[BEGIN]
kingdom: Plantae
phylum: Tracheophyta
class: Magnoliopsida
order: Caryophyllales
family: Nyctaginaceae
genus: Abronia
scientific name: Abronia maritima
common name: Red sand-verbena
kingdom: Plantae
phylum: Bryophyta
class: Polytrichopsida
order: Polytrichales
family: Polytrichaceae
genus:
[END]
Directions >> Reproduce every line of the material above word for word, keeping each one unchanged.

Problem solution >>
kingdom: Plantae
phylum: Tracheophyta
class: Magnoliopsida
order: Caryophyllales
family: Nyctaginaceae
genus: Abronia
scientific name: Abronia maritima
common name: Red sand-verbena
kingdom: Plantae
phylum: Bryophyta
class: Polytrichopsida
order: Polytrichales
family: Polytrichaceae
genus:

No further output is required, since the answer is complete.